Content starts
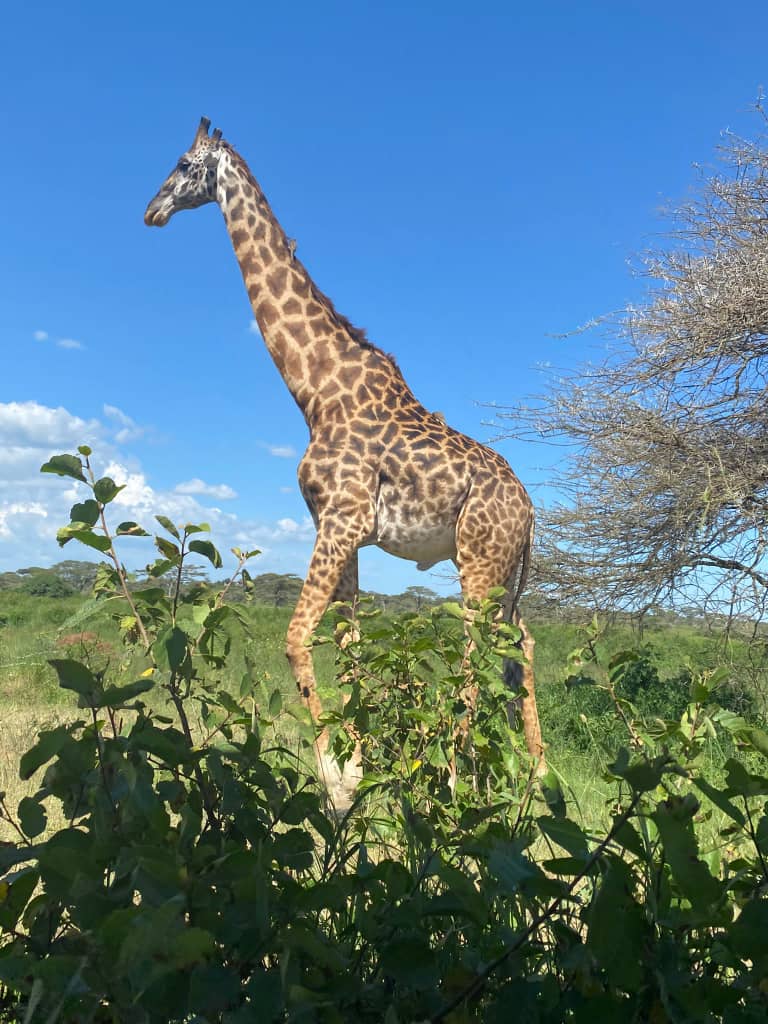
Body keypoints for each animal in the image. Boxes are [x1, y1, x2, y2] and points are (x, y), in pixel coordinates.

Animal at [144, 117, 545, 803]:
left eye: (182, 163)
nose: (152, 210)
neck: (314, 389)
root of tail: (531, 510)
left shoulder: (342, 521)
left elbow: (297, 637)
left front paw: (334, 778)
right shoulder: (340, 529)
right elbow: (349, 643)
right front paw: (358, 770)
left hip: (479, 562)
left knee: (479, 654)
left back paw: (457, 775)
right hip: (497, 571)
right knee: (521, 644)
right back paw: (535, 777)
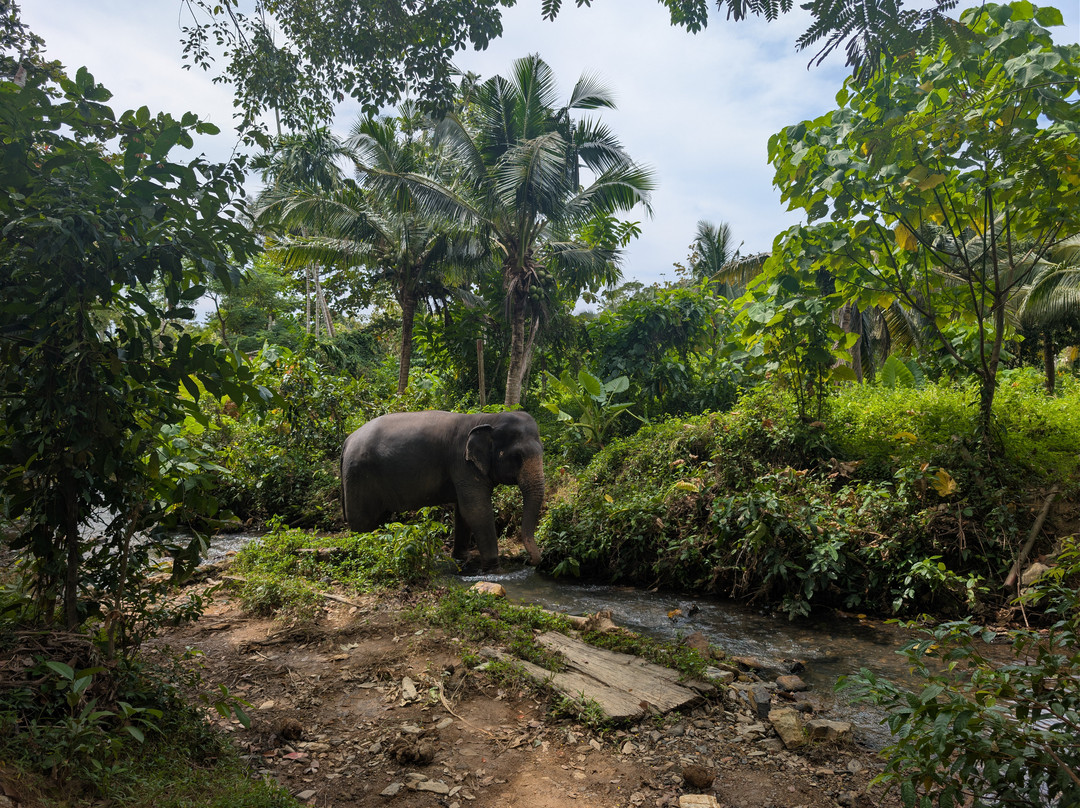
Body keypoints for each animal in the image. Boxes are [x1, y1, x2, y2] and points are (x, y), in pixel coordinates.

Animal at [340, 410, 544, 570]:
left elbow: (463, 512)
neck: (487, 419)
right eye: (518, 456)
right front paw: (495, 570)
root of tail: (347, 439)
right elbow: (476, 510)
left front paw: (461, 559)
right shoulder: (462, 464)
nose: (529, 561)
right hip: (358, 476)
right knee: (363, 523)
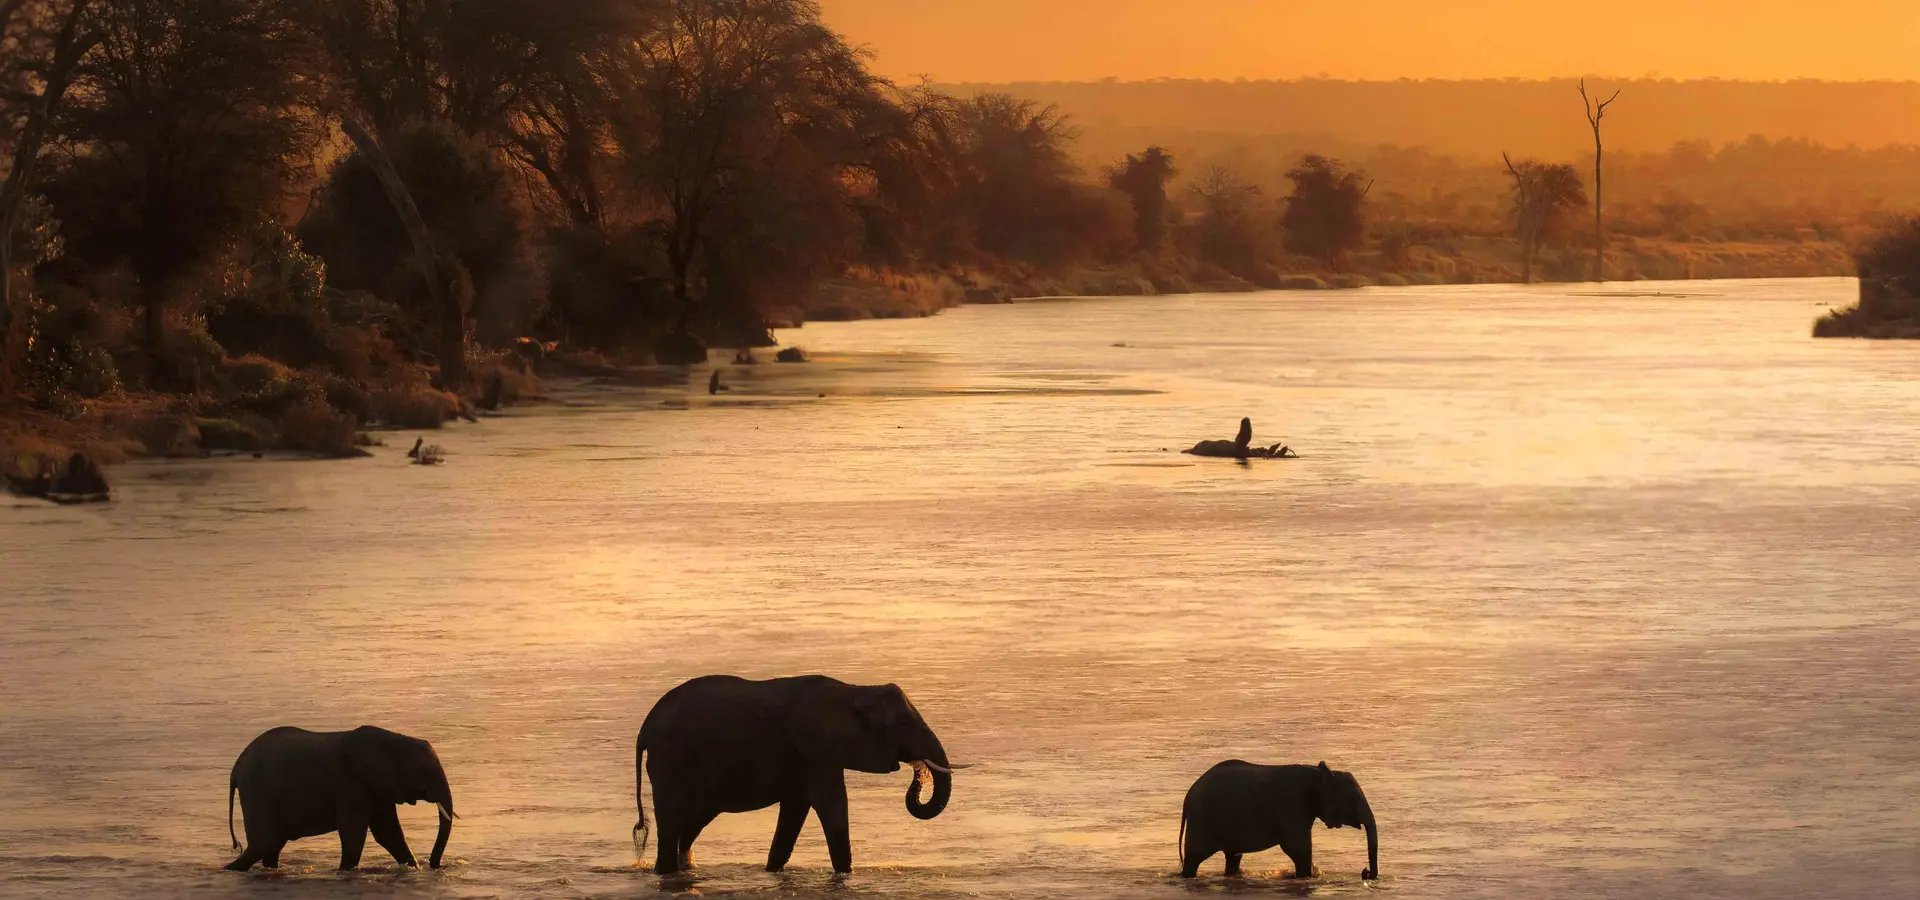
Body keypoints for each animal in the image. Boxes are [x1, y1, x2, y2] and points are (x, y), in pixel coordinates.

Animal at [224, 725, 455, 872]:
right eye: (425, 771)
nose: (435, 866)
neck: (394, 739)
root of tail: (236, 768)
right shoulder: (351, 785)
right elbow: (354, 833)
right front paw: (344, 871)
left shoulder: (378, 788)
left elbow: (388, 834)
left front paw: (414, 869)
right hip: (258, 790)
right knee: (266, 843)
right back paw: (228, 870)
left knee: (272, 846)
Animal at [633, 674, 961, 875]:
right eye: (902, 722)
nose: (916, 775)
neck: (854, 690)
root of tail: (645, 727)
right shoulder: (816, 750)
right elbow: (831, 806)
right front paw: (846, 873)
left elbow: (795, 810)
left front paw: (771, 872)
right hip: (671, 759)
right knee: (673, 819)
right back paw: (666, 872)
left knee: (693, 822)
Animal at [1178, 760, 1377, 881]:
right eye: (1353, 801)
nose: (1365, 872)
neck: (1318, 774)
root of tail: (1188, 796)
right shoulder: (1293, 805)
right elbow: (1298, 848)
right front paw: (1307, 877)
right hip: (1202, 820)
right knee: (1194, 858)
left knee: (1233, 856)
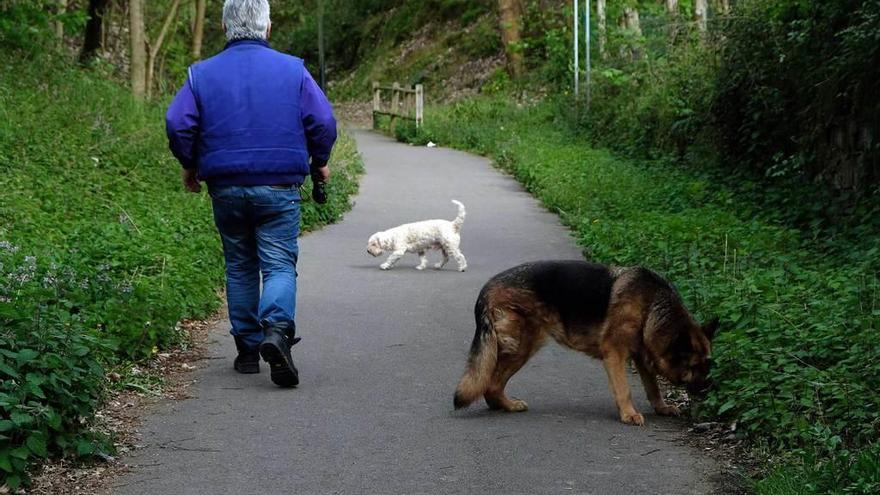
Content ends
• **Problem requirements**: Up to and including the last line of the listing, starting at the line with "left front paw: (771, 872)", extract every line exactly and leave out the pictures.

• **Response**:
left front paw: (771, 872)
right hip: (671, 759)
right knee: (673, 819)
right back paw: (666, 872)
left knee: (693, 822)
Animal at [1178, 760, 1377, 881]:
right eye: (1353, 801)
nose: (1365, 872)
neck: (1318, 774)
root of tail: (1188, 796)
right shoulder: (1293, 805)
right elbow: (1298, 848)
right front paw: (1307, 877)
right hip: (1202, 820)
right knee: (1194, 858)
left knee: (1233, 856)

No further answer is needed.